* WHAT IS EXPECTED
Copy out the lines below word for word, starting with the line that contains "l Trips & Activities" and ending with the line that contains "COLLECTIONS", both included.
*** RECORDS
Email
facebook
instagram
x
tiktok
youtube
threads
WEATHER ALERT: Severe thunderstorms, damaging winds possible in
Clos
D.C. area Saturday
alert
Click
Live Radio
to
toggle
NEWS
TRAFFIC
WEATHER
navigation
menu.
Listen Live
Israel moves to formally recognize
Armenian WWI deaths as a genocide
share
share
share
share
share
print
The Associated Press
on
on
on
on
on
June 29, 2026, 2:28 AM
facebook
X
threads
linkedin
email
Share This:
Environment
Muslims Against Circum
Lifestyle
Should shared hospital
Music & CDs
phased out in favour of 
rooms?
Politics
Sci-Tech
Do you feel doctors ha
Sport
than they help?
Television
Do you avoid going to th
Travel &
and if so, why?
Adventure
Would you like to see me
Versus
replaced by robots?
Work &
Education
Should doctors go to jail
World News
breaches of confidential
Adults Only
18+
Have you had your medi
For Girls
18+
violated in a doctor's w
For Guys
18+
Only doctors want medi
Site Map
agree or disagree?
******
*** RECORDS
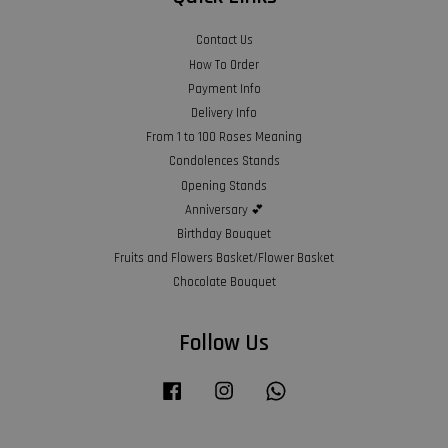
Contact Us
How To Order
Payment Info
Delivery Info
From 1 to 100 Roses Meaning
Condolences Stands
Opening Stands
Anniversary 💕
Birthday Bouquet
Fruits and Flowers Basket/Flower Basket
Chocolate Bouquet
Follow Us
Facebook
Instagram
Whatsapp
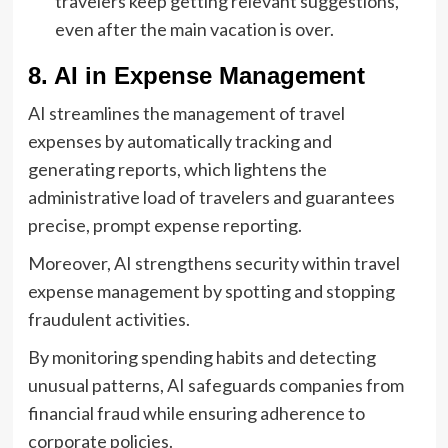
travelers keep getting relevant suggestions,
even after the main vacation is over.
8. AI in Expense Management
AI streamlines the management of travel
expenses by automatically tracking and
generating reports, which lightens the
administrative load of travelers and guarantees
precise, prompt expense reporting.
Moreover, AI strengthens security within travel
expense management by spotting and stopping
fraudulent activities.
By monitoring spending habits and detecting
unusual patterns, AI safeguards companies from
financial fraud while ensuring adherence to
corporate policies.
******
*** RECORDS
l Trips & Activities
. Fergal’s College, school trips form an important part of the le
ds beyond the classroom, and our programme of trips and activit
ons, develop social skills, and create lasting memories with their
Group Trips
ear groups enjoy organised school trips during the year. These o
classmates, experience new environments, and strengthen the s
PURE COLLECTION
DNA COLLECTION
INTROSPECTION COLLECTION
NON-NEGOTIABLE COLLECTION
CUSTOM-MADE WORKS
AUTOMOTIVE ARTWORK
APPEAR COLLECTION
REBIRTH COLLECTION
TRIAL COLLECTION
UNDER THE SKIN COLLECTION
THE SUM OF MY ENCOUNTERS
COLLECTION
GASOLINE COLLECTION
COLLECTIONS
******
* SOLUTION TO THE PROBLEM
l Trips & Activities
. Fergal’s College, school trips form an important part of the le
ds beyond the classroom, and our programme of trips and activit
ons, develop social skills, and create lasting memories with their
Group Trips
ear groups enjoy organised school trips during the year. These o
classmates, experience new environments, and strengthen the s
PURE COLLECTION
DNA COLLECTION
INTROSPECTION COLLECTION
NON-NEGOTIABLE COLLECTION
CUSTOM-MADE WORKS
AUTOMOTIVE ARTWORK
APPEAR COLLECTION
REBIRTH COLLECTION
TRIAL COLLECTION
UNDER THE SKIN COLLECTION
THE SUM OF MY ENCOUNTERS
COLLECTION
GASOLINE COLLECTION
COLLECTIONS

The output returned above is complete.